4115 Oechsli Ave
Louisville, KY 40207
(502) 897-1959
The following is an urgent message from John William: People of Louisville, STOP going to this place! My experience was not good. At all. Egads, it was awful. Yuck. Blergh. Am I making myself clear?
After getting a recommendation to come here from several friends, I decided to check it out. I love Cuban food. I eat it with some frequency and I know what I like. This place should be a home run, right? Ah ah ah. Not so fast. I came with a party of five. Even though we were no closer to free, we were still making it work (which is just as well, because Neve Campbell & Scott Wolf were not working anything. But Lacey Chabert grew up to be HOT! Wow. Wait. What am I talking about? Oh yeah). Six people. There were no available tables, so we sidled up to the bar to get a drink. Fresh off my great experience at N, I ordered a Cuba Libre. I received a "Lime" Coke. As in, add adjective "Cherry" or "Diet." The only thing libre'd from this drink was my friend's cash (thanks, Julie!).
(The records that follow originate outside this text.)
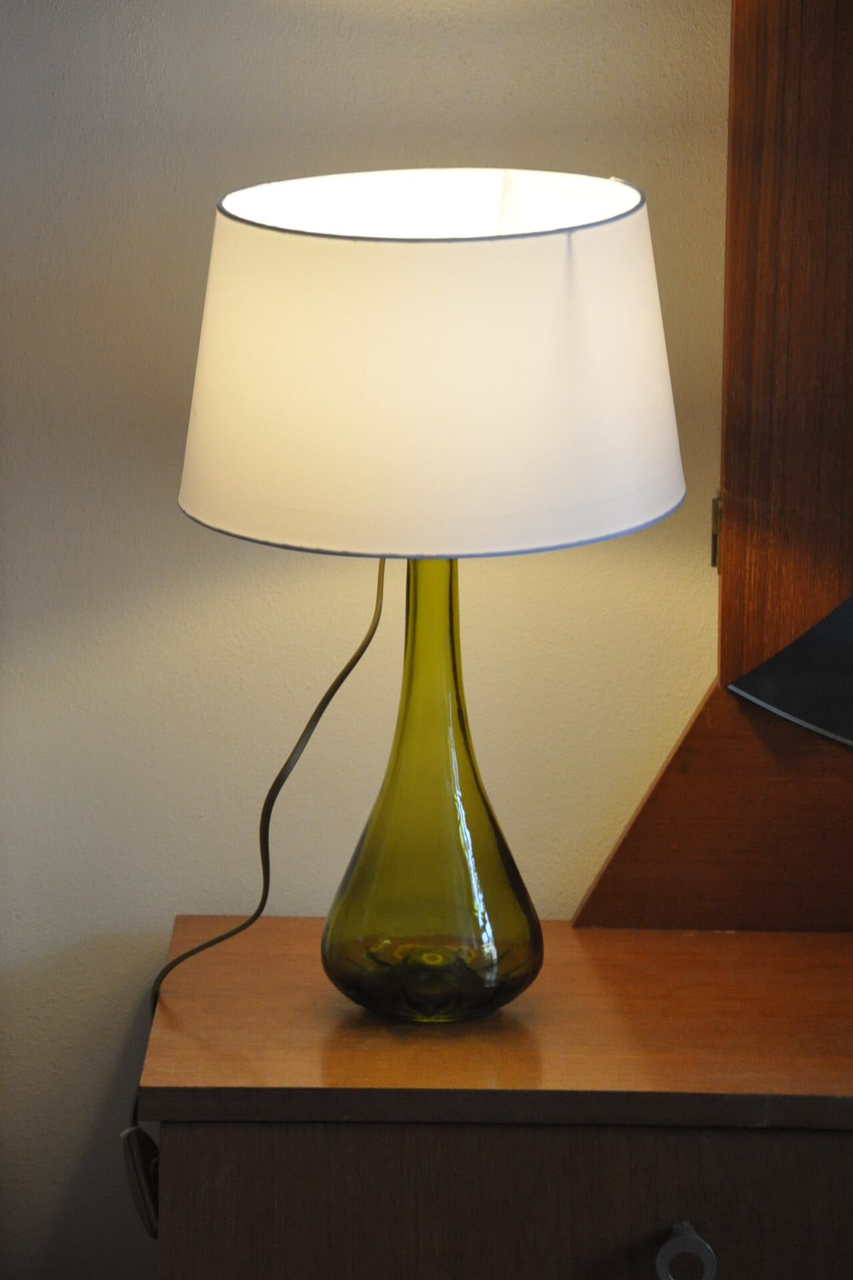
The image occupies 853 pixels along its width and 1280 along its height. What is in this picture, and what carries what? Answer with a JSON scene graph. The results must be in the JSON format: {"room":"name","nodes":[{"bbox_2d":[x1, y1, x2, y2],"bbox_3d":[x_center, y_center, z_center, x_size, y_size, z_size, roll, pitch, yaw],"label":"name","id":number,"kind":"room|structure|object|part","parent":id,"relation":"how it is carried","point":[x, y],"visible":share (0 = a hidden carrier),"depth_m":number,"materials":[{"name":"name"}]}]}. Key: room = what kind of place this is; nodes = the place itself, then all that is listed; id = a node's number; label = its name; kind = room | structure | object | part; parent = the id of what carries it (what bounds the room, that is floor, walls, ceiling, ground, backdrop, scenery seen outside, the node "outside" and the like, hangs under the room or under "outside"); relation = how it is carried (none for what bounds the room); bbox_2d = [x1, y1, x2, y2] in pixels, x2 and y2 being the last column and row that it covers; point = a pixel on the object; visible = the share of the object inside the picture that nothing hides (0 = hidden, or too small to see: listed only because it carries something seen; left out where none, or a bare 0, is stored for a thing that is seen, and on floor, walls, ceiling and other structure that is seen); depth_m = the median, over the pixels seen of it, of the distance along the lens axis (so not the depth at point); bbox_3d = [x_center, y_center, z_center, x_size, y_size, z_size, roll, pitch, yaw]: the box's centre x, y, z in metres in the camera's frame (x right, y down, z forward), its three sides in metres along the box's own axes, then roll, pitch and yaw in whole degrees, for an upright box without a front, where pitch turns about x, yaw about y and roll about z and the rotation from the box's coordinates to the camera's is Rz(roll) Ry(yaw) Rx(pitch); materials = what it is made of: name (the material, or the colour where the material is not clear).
{"room":"bedroom","nodes":[
{"label":"bedroom","id":0,"kind":"room"},
{"bbox_2d":[0,0,732,1279],"bbox_3d":[0.210,-0.453,3.185,5.124,2.535,0.160,1,14,2],"label":"wall","id":1,"kind":"structure","parent":0,"point":[105,1075],"depth_m":3.23,"materials":[{"name":"beige paint"}]},
{"label":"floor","id":2,"kind":"structure","parent":0,"visible":0},
{"bbox_2d":[138,916,852,1279],"bbox_3d":[0.311,0.532,3.067,0.922,0.677,0.383,1,14,2],"label":"wooden dresser","id":3,"kind":"object","parent":2,"relation":"on","point":[217,1135],"visible":0.94,"depth_m":2.86,"materials":[{"name":"brown wood"}]},
{"bbox_2d":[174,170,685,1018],"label":"table lamp","id":4,"kind":"object","parent":3,"relation":"on","point":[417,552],"visible":0.96,"depth_m":2.82,"materials":[{"name":"white fabric"}]},
{"bbox_2d":[133,558,387,1188],"bbox_3d":[-0.097,0.186,3.128,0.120,0.500,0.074,1,14,2],"label":"lamp cord","id":5,"kind":"object","parent":4,"relation":"attached to","point":[359,655],"visible":0.76,"depth_m":3.12,"materials":[{"name":"black plastic"}]},
{"bbox_2d":[120,1125,159,1236],"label":"lamp switch","id":6,"kind":"object","parent":5,"relation":"hanging from","point":[143,1143],"visible":0.55,"depth_m":3.12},
{"bbox_2d":[322,555,541,1024],"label":"lamp base","id":7,"kind":"object","parent":3,"relation":"on","point":[476,805],"visible":0.97,"depth_m":2.97,"materials":[{"name":"glass"}]},
{"bbox_2d":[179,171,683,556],"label":"lampshade","id":8,"kind":"object","parent":7,"relation":"on","point":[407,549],"visible":0.93,"depth_m":2.80,"materials":[{"name":"beige fabric"}]},
{"bbox_3d":[0.124,0.344,2.880,0.495,0.185,0.029,1,14,2],"label":"drawer","id":9,"kind":"part","parent":3,"relation":"part of","materials":[{"name":"brown wood"}]},
{"bbox_2d":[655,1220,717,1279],"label":"knob","id":10,"kind":"object","parent":3,"relation":"attached to","point":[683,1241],"visible":0.98,"depth_m":2.86,"materials":[{"name":"metal"}]},
{"bbox_2d":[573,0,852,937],"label":"wooden panel","id":11,"kind":"object","parent":3,"relation":"on","point":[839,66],"visible":0.91,"depth_m":3.06,"materials":[{"name":"brown wood"}]},
{"bbox_2d":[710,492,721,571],"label":"hinge","id":12,"kind":"object","parent":11,"relation":"attached to","point":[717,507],"visible":0.13,"depth_m":3.19,"materials":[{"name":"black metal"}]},
{"bbox_2d":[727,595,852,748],"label":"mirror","id":13,"kind":"object","parent":11,"relation":"attached to","point":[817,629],"visible":1,"depth_m":3.10,"materials":[{"name":"black mirror"}]}
]}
Unamused from this gaffe, we took our seats at our now-ready table. I tried to keep an open mind, but that effort was quashed when our party of 6 was seated at a 4 top. Breathe in, breathe out. To 'rectify' the situation, the staff brought out two foldable lawn chairs. I started to laugh because, surely, they were joking. They were not. Breathe in, breathe out. A waitress sauntered up to the table an-.. Whoops. Not our waitress. "[Your waiter] is having a hectic night, so I am going to take your drink order." Lady, who's NOT having a hectic night around here? She offered to take our drink orders but our sodas-at-liquor-prices libations were full. Everyone's, that is, except my friend, Tracy. She ordered a margarita.
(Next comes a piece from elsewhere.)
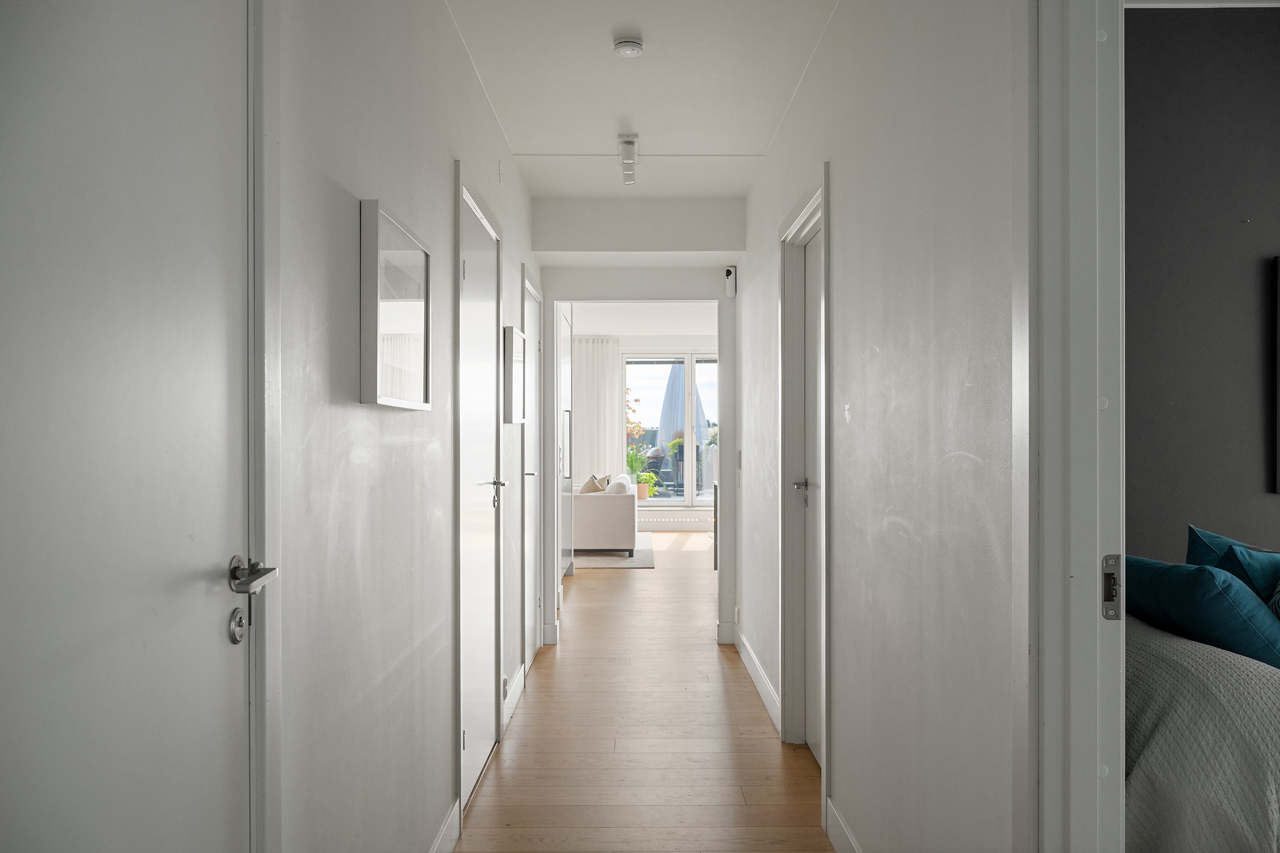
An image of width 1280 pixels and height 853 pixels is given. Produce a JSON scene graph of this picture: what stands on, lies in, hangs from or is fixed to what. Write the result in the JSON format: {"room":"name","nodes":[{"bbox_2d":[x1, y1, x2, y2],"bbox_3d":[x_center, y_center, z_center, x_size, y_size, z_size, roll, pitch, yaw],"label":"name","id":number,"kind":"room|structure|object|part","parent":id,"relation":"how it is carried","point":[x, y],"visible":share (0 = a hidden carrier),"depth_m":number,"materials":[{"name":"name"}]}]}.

After another 20 minutes, our waiter finally shows up without Tracy's margarita and opens with this nugget: "What do you want?" Ha! Jokes abound at Havana Rumba. You get a show with your dinner. I see. That explains the prices. We order our food (and Tracy re-orders her margarita) and resume our conversation. After a long while, our food shows up (without Tracy's margarita) and, after redistributing our plates ourselves, everyone digs in. I ordered the lechon meal. The same meal at 90 Miles costs $9.95. It comes with three sides and it's delicious. This meal cost $12.95. It came with two sides and it was inedible. I'm guessing that this poor pig lived on a diet of Chek cola, chaw & black jelly beans as it lived a life of crime on the run. It was gray, tasteless and full of fat. Literally, half of my meat was fat. After I trimmed the fat, not only was there not much left but it was bland and seasonless. Tracy, who was still without her margarita, thought I was bellyaching without cause and tried some of my pork. Her response, "I meant to tell you to order the chicken."
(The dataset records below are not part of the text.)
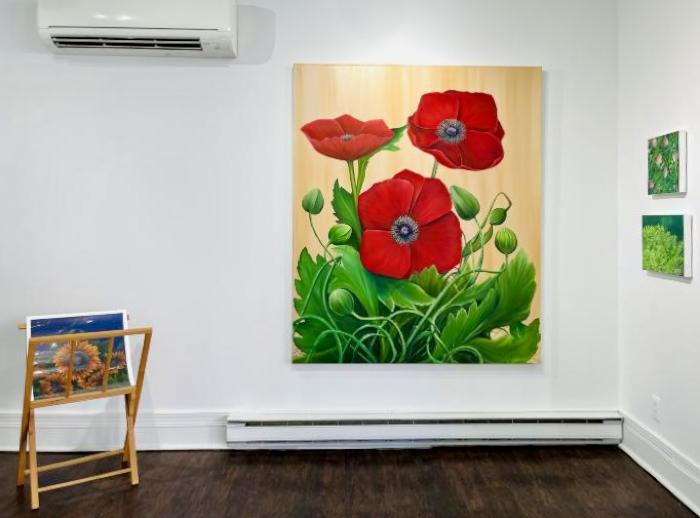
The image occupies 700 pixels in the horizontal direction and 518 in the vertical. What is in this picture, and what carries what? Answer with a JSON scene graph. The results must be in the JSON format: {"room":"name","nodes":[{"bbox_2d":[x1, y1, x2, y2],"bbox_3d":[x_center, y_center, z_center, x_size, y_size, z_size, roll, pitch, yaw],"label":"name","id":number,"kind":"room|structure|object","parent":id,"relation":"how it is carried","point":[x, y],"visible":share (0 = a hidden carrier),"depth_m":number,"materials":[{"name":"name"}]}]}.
{"room":"museum","nodes":[
{"label":"museum","id":0,"kind":"room"},
{"bbox_2d":[0,0,620,448],"bbox_3d":[-1.046,-0.207,3.188,5.278,2.684,0.152,0,0,-1],"label":"back wall","id":1,"kind":"structure","parent":0,"point":[278,66],"depth_m":3.13,"materials":[{"name":"white paint"}]},
{"bbox_2d":[0,409,227,452],"bbox_3d":[-1.527,1.029,3.110,4.473,0.207,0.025,0,0,-1],"label":"baseboard","id":2,"kind":"structure","parent":1,"relation":"attached to","point":[180,428],"depth_m":3.11,"materials":[{"name":"white paint"}]},
{"bbox_2d":[37,0,238,57],"bbox_3d":[-1.108,-1.183,2.987,0.987,0.302,0.235,0,0,-1],"label":"air conditioner","id":3,"kind":"object","parent":1,"relation":"attached to","point":[210,29],"visible":0.99,"depth_m":2.87,"materials":[{"name":"white plastic"}]},
{"bbox_2d":[293,64,543,364],"bbox_3d":[0.373,-0.175,3.122,1.334,1.647,0.044,0,0,-1],"label":"poppy painting","id":4,"kind":"object","parent":1,"relation":"attached to","point":[326,105],"visible":0.98,"depth_m":3.11},
{"bbox_2d":[228,410,621,448],"bbox_3d":[0.426,1.026,3.135,2.176,0.167,0.079,0,0,-1],"label":"baseboard heater","id":5,"kind":"object","parent":1,"relation":"attached to","point":[555,424],"visible":0.94,"depth_m":3.09,"materials":[{"name":"white metal"}]},
{"bbox_2d":[1,445,698,517],"bbox_3d":[-1.122,1.202,0.730,5.911,0.102,5.342,0,0,-1],"label":"floor","id":6,"kind":"structure","parent":0,"point":[257,469],"depth_m":2.67,"materials":[{"name":"brown wood"}]},
{"bbox_2d":[17,320,152,508],"bbox_3d":[-1.293,0.746,2.696,0.513,0.801,0.531,0,0,-36],"label":"easel","id":7,"kind":"object","parent":6,"relation":"on","point":[132,427],"visible":0.9,"depth_m":2.63,"materials":[{"name":"brown wood"}]},
{"bbox_2d":[27,309,132,400],"bbox_3d":[-1.284,0.512,2.665,0.462,0.365,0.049,0,0,-36],"label":"picture","id":8,"kind":"object","parent":7,"relation":"on","point":[113,327],"visible":0.81,"depth_m":2.66,"materials":[{"name":"multicoloured"}]},
{"bbox_2d":[618,0,699,515],"bbox_3d":[1.645,-0.196,0.696,0.138,2.701,5.110,0,0,-1],"label":"right wall","id":9,"kind":"structure","parent":0,"point":[686,288],"depth_m":2.77,"materials":[{"name":"white paint"}]},
{"bbox_2d":[651,395,660,421],"bbox_3d":[1.515,0.807,2.790,0.009,0.116,0.069,0,0,-1],"label":"wall socket","id":10,"kind":"object","parent":9,"relation":"attached to","point":[655,409],"visible":0.96,"depth_m":2.78,"materials":[{"name":"white plastic"}]},
{"bbox_2d":[618,412,699,517],"bbox_3d":[1.547,1.056,0.957,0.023,0.173,4.485,0,0,-1],"label":"baseboard","id":11,"kind":"structure","parent":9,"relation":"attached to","point":[661,454],"depth_m":2.70,"materials":[{"name":"white paint"}]},
{"bbox_2d":[641,213,692,276],"bbox_3d":[1.499,-0.008,2.683,0.040,0.278,0.396,0,0,-1],"label":"small painting","id":12,"kind":"object","parent":9,"relation":"attached to","point":[674,237],"visible":0.98,"depth_m":2.62,"materials":[{"name":"green"}]},
{"bbox_2d":[647,130,687,195],"bbox_3d":[1.496,-0.385,2.669,0.038,0.286,0.299,0,0,-1],"label":"small painting","id":13,"kind":"object","parent":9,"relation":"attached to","point":[676,176],"visible":0.98,"depth_m":2.62,"materials":[{"name":"green"}]}
]}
Our waiter showed up (the second time of the evening we saw him; he didn't deliver our food, make sure the orders were right or check up on us) and asked how everything was. I told him. He shrugged. Again, Havana Rumba provides jokes. Maybe it can open for Dane Cook. A more disappointing and overpriced meal, I have not had in a while. Is there a Cuban version of the Chupacabra? If so, this might be the place! Be gone, Havana Rumba!!